Oh, and it's worth mentioning that Revolution is not generally used in the "traditional" high-risk heartworm areas (the southern US mainly), because the heartworm prevention in it is not considered reliable (when I lived in Texas, my vet specifically recommended against it for that reason). Given that heartworm is now a significant risk in all contiguous US states (NY has the same incidence as Texas now, since Katrina), I prefer to use something like Interceptor or Heartgard, which are proven to work. I would not risk using Revolution anymore, as convenient as it is.
posted by biscotti at 12:00 PM on June 26, 2010 [1 favorite]


I second biscotti: I would not trust Revolution as the sole heartworm protection unless it were for indoor cats--who rarely contract heartworm in the first place, and often fight it off on their own. Heartworm is extremely wide-spread where I live currently, and it's definitely gotten worse over the years. And back where/when I grew up, it was simply off the radar for my childhood dog--a yearly test just to be absolutely safe, but that was pretty obsessive of us.

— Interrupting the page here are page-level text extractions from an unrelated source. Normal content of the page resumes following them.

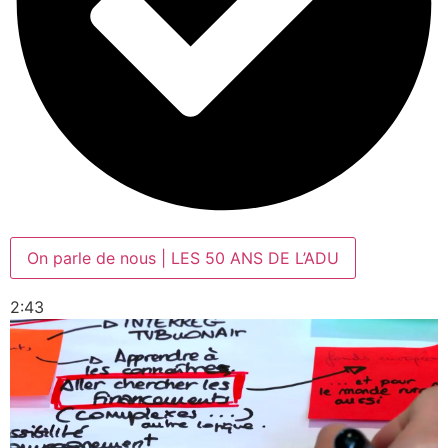
On parle de nous | LES 50 ANS DE L’ADU
2:43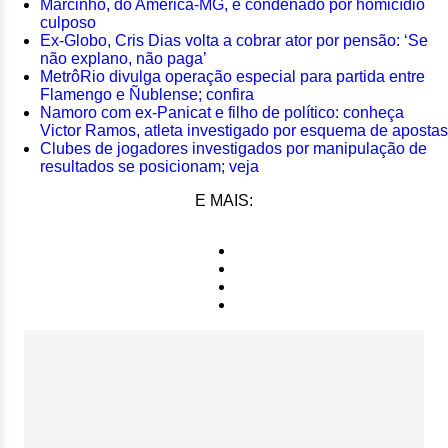
Marcinho, do América-MG, é condenado por homicídio
culposo
Ex-Globo, Cris Dias volta a cobrar ator por pensão: ‘Se
não explano, não paga’
MetrôRio divulga operação especial para partida entre
Flamengo e Ñublense; confira
Namoro com ex-Panicat e filho de político: conheça
Victor Ramos, atleta investigado por esquema de apostas
Clubes de jogadores investigados por manipulação de
resultados se posicionam; veja
E MAIS: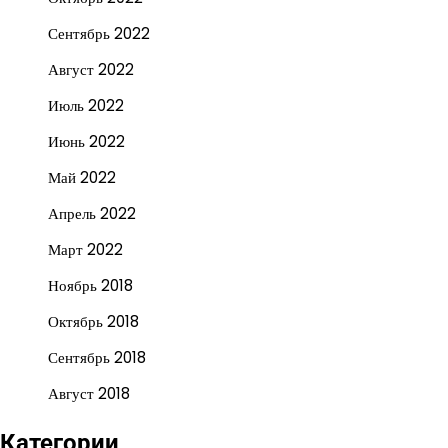
Сентябрь 2022
Август 2022
Июль 2022
Июнь 2022
Май 2022
Апрель 2022
Март 2022
Ноябрь 2018
Октябрь 2018
Сентябрь 2018
Август 2018
Категории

Today, ten years after she passed away of old age...heartworm is that far north now, too.

You can get away with inadequate protection in the coldest months where I am, but I literally have a set of broken hearts at work that illustrate the risk of under-protection the rest of the time. (FTR, I have seen dogs with full-blown heartworm, who--from what I understood--probably contracted it in the OP's region, and not locally, as by the time an animal encounters me, 'life-threatening' conditions are no longer the issue at hand. I admit that my particular vantage point has made me the absolute opposite of cavalier w/r/t parasite prevention and management.)
posted by Uniformitarianism Now! at 4:02 PM on June 26, 2010


Frontline Plus works great on fleas. The fleas die within a day. Plus I just read an article that said you really only need to treat them once every 60 days not every 30 (I'm sure it depends on the area and infestation). So you'll save some money that way.

MAKE SURE YOU BUY THE CORRECT DOSAGE BASED ON WEIGHT. There's a greater chance for side effects if you give a smaller dog too high a dose.
posted by wherever, whatever at 6:35 PM on June 26, 2010


You should absolutely be giving your dog flea preventative every month. Also heartworm protection! I can't believe that your vet didn't insist on it!!!

There is a flea prevention pill called Comfortis that's in a chewable pill so you don't have to deal with the gross liquid rub-on stuff.

If you are extra worried about fleas, there is a heartworm pill that also protects flea eggs - it's called Sentinel. It comes in a chewable pill.

If you only buy a few at a time, they're really not that expensive - maybe $10 to $15 per pill? I think they're a little more expensive than the older pills (Revolution, Heartguard, etc) but not a ton, and it's what my vet recommends. Definitely worth it for your dog's health.

If your dog does get a really bad case of fleas, your vet can prescribe Capstar which basically kills them within 24 hours of taking the pill.